## Texte étudié
= = =

Robin bonjour. Deux mois après avoir débarqué dans les Deux-Sèvres, comment te sens-tu ?
J'ai été très bien accueilli, que ce soit par les joueurs et par tous les membres du club, staff, dirigeants etc... Il règne vraiment une excellente ambiance. Nous travaillons dans la bonne humeur, c'est important.

Connaissais-tu certains joueurs avant d'arriver à Niort ?
Aucun, mis à part Luigi Glombard contre qui j'avais disputé une finale de coupe Gambardella. A l'époque j'évoluais à Nice et lui portait les couleurs du FC Nantes.

Quel est le moral des troupes après ce début de saison pour le moins décevant ?
Nous sommes tous la tête un peu basse. Malgré tout ce que nous donnons à l'entraînement, nous n'obtenons pas les résultats souhaités. On travaille dur, et le travail finit toujours par payer.

On a pourtant décelé un léger mieux lors du match contre Laval...
C'est vrai. Surtout dans l'engagement physique, ce qui n'avait pas été trop le cas lors des rencontres précédentes. Dans ce championnat de National, c'est la clé de la réussite. Il ne faut pas avoir peur de mettre le pied.

= = =

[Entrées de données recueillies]

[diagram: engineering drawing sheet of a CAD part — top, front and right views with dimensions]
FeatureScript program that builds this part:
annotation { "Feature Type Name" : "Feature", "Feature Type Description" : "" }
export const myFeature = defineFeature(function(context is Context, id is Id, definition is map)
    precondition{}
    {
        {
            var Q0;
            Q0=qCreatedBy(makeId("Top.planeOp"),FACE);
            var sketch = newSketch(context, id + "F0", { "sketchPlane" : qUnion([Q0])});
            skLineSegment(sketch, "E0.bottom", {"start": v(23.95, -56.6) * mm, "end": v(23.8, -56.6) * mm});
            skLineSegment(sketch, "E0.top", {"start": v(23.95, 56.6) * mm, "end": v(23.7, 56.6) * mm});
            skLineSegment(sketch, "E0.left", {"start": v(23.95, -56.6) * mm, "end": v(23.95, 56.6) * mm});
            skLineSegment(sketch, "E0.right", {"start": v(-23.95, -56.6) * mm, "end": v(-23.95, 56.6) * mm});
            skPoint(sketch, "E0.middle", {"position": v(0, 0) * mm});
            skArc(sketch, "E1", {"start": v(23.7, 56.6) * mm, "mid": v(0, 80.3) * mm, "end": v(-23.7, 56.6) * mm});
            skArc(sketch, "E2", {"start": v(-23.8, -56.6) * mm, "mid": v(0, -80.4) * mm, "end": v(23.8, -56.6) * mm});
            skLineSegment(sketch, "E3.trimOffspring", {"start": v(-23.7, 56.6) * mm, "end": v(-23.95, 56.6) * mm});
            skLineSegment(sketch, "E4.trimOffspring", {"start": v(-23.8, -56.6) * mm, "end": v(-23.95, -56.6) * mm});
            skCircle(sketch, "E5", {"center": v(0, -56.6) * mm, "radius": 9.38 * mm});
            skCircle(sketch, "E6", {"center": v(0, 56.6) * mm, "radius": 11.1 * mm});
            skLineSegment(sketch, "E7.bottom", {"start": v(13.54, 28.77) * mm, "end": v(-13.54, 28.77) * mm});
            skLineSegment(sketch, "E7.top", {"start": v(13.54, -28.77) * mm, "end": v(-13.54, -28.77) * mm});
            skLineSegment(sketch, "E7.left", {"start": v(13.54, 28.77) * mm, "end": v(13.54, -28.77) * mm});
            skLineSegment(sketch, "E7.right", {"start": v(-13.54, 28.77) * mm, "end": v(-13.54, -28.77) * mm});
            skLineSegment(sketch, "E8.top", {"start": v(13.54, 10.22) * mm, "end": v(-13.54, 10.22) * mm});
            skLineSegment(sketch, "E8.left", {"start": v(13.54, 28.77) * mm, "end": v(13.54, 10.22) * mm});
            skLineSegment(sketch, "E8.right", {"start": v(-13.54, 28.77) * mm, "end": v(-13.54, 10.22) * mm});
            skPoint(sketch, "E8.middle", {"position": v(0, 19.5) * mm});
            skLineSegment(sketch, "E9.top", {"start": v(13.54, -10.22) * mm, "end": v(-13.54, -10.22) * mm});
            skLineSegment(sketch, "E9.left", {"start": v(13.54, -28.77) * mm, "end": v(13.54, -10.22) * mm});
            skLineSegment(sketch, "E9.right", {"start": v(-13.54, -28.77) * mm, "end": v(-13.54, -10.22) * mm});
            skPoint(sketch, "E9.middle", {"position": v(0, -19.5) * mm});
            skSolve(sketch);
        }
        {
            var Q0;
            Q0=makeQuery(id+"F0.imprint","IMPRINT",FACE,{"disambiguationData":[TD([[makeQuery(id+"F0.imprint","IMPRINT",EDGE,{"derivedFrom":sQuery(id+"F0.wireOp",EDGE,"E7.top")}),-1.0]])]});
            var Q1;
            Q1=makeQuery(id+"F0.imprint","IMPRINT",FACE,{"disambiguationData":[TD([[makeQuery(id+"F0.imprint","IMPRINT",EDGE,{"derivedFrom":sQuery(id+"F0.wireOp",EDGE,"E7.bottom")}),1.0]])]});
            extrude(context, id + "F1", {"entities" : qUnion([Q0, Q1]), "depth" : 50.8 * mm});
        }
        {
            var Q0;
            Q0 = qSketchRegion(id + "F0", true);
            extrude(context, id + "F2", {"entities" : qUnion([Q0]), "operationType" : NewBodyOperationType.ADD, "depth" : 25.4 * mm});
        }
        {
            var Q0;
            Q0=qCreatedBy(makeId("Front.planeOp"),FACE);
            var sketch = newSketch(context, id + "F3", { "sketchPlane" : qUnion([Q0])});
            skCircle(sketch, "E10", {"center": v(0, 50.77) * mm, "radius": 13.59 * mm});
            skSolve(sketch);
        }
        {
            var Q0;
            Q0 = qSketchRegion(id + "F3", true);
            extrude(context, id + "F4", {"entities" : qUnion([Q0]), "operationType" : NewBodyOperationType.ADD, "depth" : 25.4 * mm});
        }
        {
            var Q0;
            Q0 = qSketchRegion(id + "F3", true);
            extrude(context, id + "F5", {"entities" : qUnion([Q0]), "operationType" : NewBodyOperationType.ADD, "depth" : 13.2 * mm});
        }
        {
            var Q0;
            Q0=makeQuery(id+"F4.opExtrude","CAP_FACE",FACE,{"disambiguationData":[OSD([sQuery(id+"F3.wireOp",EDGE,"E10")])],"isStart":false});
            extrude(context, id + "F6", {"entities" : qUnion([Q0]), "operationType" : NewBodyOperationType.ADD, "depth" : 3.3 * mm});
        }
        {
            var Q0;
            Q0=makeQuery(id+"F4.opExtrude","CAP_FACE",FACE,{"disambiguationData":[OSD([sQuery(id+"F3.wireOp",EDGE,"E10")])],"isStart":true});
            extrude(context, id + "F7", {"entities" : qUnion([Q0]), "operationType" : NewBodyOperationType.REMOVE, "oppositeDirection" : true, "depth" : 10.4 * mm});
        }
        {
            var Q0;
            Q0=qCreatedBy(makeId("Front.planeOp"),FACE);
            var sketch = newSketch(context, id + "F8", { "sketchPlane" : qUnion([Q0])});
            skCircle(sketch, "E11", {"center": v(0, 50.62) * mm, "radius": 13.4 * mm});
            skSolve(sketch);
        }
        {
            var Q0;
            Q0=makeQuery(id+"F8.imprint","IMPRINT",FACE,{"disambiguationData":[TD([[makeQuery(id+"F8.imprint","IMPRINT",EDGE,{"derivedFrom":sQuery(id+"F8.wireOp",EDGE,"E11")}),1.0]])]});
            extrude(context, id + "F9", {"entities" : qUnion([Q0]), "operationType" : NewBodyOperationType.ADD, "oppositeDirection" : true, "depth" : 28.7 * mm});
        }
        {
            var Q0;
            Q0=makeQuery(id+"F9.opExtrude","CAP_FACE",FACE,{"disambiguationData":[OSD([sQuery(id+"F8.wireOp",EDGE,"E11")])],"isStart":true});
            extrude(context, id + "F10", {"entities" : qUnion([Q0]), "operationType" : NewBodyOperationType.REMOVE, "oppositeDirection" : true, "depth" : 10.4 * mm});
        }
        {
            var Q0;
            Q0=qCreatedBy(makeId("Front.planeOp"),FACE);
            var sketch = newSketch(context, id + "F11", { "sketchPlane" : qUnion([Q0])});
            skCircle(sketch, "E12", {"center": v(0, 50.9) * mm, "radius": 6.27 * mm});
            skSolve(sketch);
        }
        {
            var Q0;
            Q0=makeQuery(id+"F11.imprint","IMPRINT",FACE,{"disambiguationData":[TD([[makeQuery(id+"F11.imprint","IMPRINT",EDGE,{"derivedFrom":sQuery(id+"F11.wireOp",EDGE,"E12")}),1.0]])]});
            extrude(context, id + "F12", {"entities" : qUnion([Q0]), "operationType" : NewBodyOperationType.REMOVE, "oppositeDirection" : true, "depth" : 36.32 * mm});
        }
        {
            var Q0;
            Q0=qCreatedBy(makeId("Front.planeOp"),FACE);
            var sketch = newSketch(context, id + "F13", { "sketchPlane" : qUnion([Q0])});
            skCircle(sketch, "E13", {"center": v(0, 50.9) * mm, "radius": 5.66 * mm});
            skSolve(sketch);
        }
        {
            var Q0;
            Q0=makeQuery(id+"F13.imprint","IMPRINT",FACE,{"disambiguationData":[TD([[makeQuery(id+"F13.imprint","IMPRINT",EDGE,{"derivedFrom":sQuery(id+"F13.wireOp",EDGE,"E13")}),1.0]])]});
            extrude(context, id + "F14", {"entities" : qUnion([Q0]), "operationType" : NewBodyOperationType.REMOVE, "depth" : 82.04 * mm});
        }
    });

= = =

## Consigne
Dans l'entretien, recopiez tout ce qui va de "Aucun, mis à" jusqu'à "toujours par payer.", en substituant "un peu abattus" à "la tête un peu basse". Ces données n'ont aucun lien avec le texte.

## Résultat de l'exercice
Aucun, mis à part Luigi Glombard contre qui j'avais disputé une finale de coupe Gambardella. A l'époque j'évoluais à Nice et lui portait les couleurs du FC Nantes.

Quel est le moral des troupes après ce début de saison pour le moins décevant ?
Nous sommes tous un peu abattus. Malgré tout ce que nous donnons à l'entraînement, nous n'obtenons pas les résultats souhaités. On travaille dur, et le travail finit toujours par payer.